Syntax changes everything. It's not just about what we put in a sentence - the words we choose, the punctuation - but how we put that sentence together. A well-crafted sentence can make all the difference to a reader. It can convey the writer's message more clearly, more effectively. Careful syntax is the difference between a messy, meandering piece of writing, and a crisp, powerful piece of writing.
This is something we discussed briefly last week in our creative writing class. It's something that writers don't (and shouldn't) pay attention to in the first drafts of their writing. Though you may find a lot of your sentences are constructed efficiently first time around, this instinct for good syntax comes with practice and knowledge. It is definitely something a writer should think about when it comes to editing their work.
Things to think about:
Is this sentence clear in meaning?
Though you might want to use ambiguity as an effect, more often than not it appears in work by accident. Sometimes, when an idea is clear in your own head, you might not be able to recognise that it could be confusing for the reader. This is occasionally due to word choice (e.g. 'The witch stared at him. He became petrified.' - Does this mean she turned him to stone, or that he was frightened?). Other times, confusion arises due to incorrect or absent punctuation. The famous example that the panda 'eats, shoots, and leaves' comes to mind.

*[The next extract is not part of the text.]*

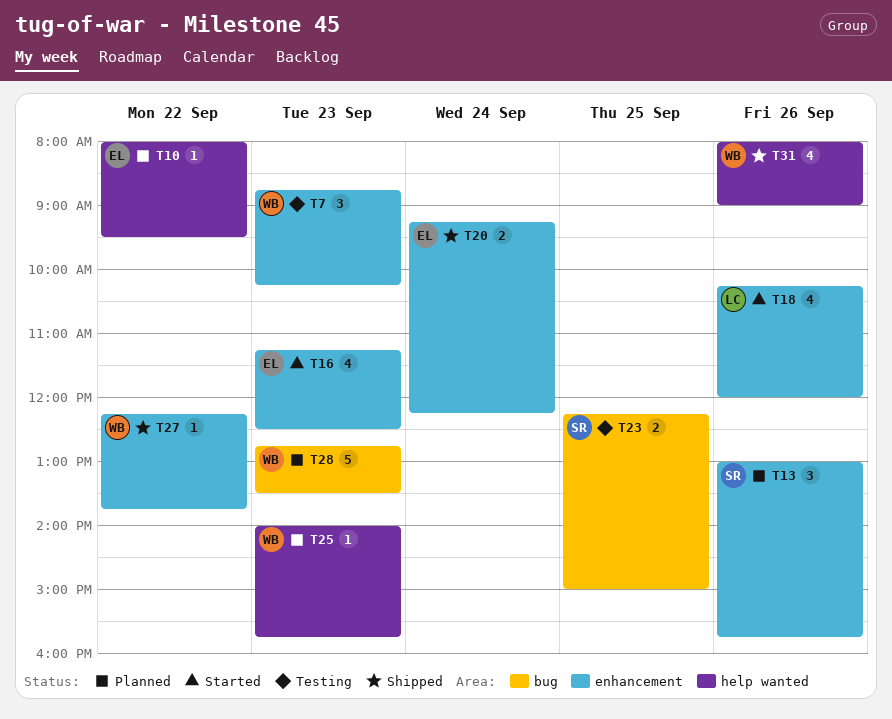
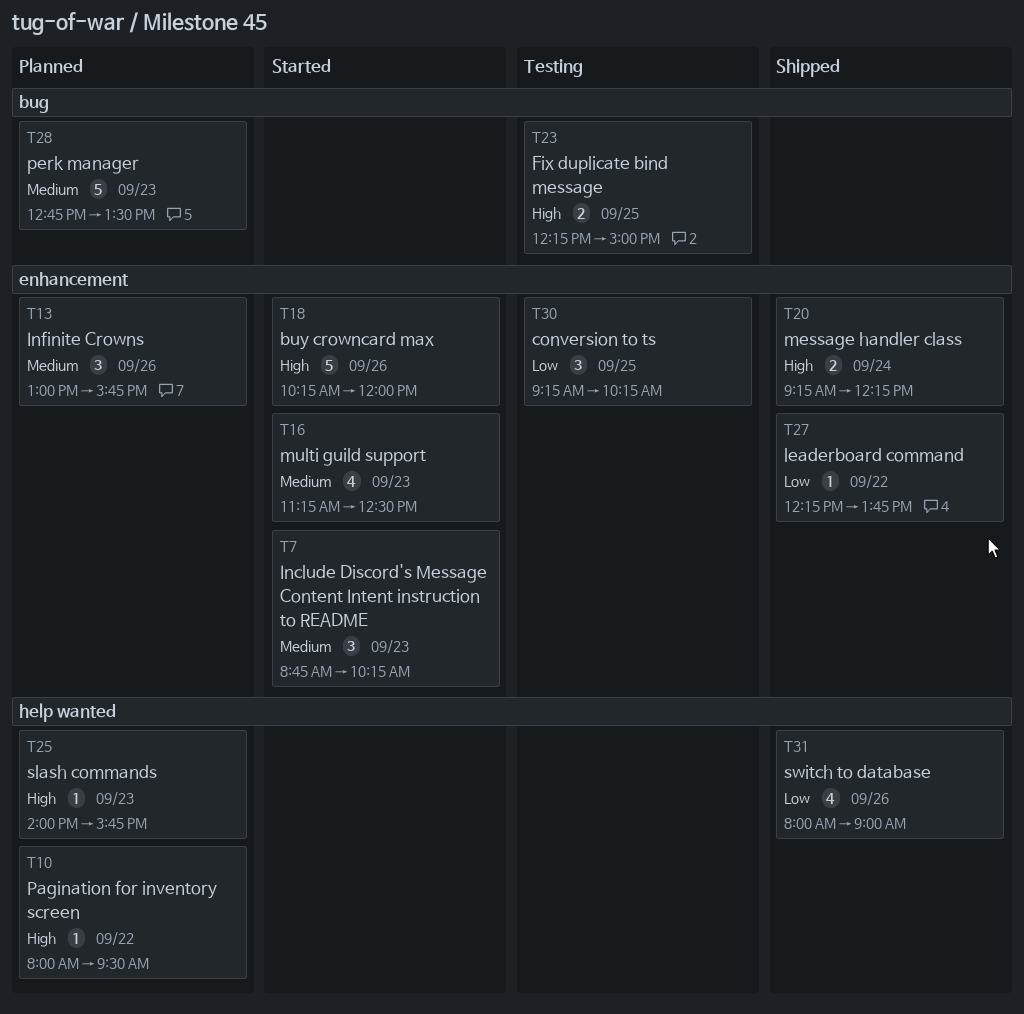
T7, status: Testing -> Started
T18, estimate: 4 -> 5
T30: none -> present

Is this sentence repetitious?
Have you said the same thing twice in your sentence, but in a different way? For example, 'Jimmy was only a toddler, so he had to reach up to the table because he was so small.' Here, 'because he was so small' is redundant, because we already know that from the use of the word 'toddler'. We often over-write in this way in our first drafts, as we're eager to purge the information. Yet when we read our work back, we can hopefully see where repetitious words and phrases can be cut, as we view the work from a reader's perspective.

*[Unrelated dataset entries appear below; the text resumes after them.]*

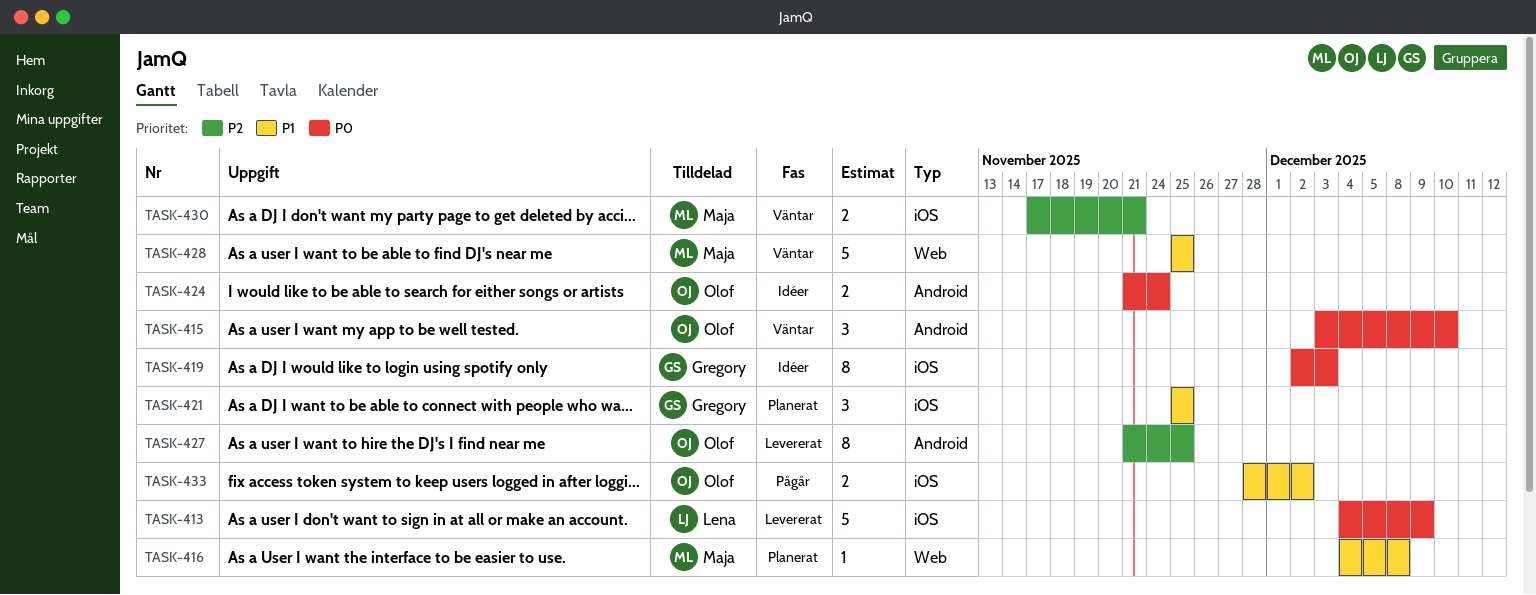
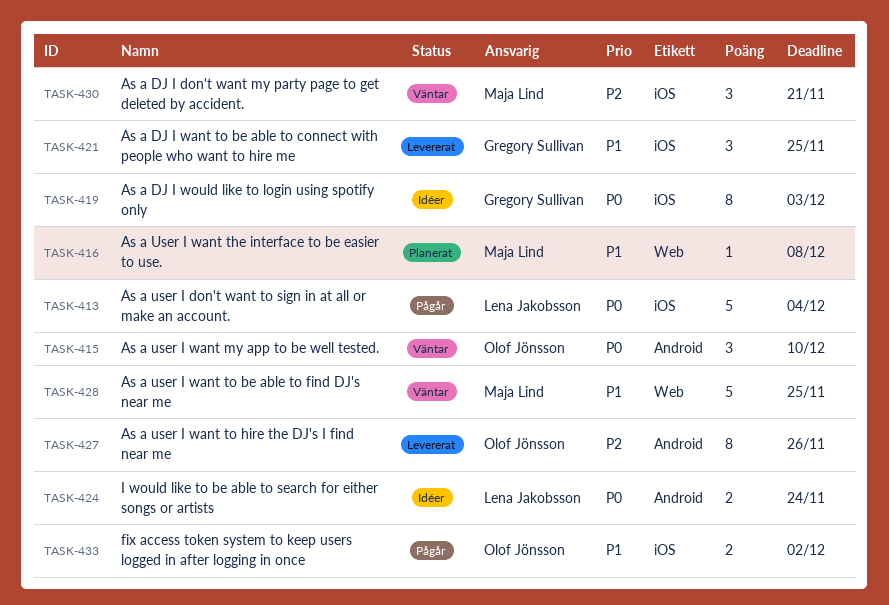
TASK-413, status: Levererat -> Pågår
TASK-413, due: Dec 9 -> Dec 4
TASK-421, status: Planerat -> Levererat
TASK-424, owner: Olof Jönsson -> Lena Jakobsson
TASK-427, due: Nov 25 -> Nov 26
TASK-430, estimate: 2 -> 3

Does this sentence end on the right word?
We're more aware of this device in poetry: using certain words at the end of lines or stanzas for impact. It's the same for prose. For example, 'In a rage, Mike threw the soap that he'd washed the blood from his hands with.' Ending the sentence with the word 'with' creates no sense of impact. Instead, try: 'Mike washed the blood from his hands, and threw the soap in a rage.'
Does this paragraph end with the right sentence?
Syntax is more than just looking at isolated sentences. You have to look at the writing as a whole, building it up piece by piece. Ending with emphasis doesn't just apply to sentences, but also to paragraphs. A paragraph should contain one idea or encapsulate one part of the action. The sentences should build up this idea, beginning with its seed and finishing in a blossom. This is something we think about when writing academic work, but it also applies to fiction.

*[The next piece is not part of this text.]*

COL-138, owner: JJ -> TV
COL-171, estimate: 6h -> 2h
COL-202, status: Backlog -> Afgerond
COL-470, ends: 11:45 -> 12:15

Is this sentence passive? Passivity in writing is dull. It suggests to the reader that the writer is unsure of themselves, and also gives the impression that the action is happening at arm's length (although, this can sometimes be a deliberate device). The passive voice is initiated when an object becomes the focus of the sentence, instead of the force that is acting upon the object. For example 'The cake was eaten by Sophie' is passive, because 'The cake was eaten' becomes the main clause, excluding the greedy perpetrator from the action. 'Sophie ate the cake' is in the active voice, and is much more immediate. Nom.
Does this sentence create the effect I want?
There are many syntactical techniques a writer can use to invoke a response in the reader. For example. To create a sense of fear. Or foreboding. Or tension. The writer can use short, fragmented sentences. Or they could create long and winding sentences, with many sub-clauses, such as this sub-clause here, or the one before, in order to create a sense of confusion, or drawn-out pace, or similar. Or perhaps a comma here, and here, and here, creates a sense of rhythm. You get the idea. It's a matter of making sure the syntax matches the idea behind the sentence.
Our tutor, Jo Shapcott, suggested that we all become more aware of syntax when we read. Studying published work in this way will hopefully make us more aware of syntax as writers.
A fellow student suggested copying out passages from books (purely as an exercise, of course), to really get a feel for the way an author writes. This would probably work best for people who learn by practice, rather than by theory.
A really useful little book that is full of tips on style, punctuation, grammar, and general 'do's and 'don't's of effective writing is The Elements of Style by Stunk & White. You can find a link to a free electronic copy to this book in the sidebar of my blog. (Scroll down to Writers' Resources.)
What about you? Is syntax something you think about in your writing? Editing? What are your tips? How do you craft the perfect sentence?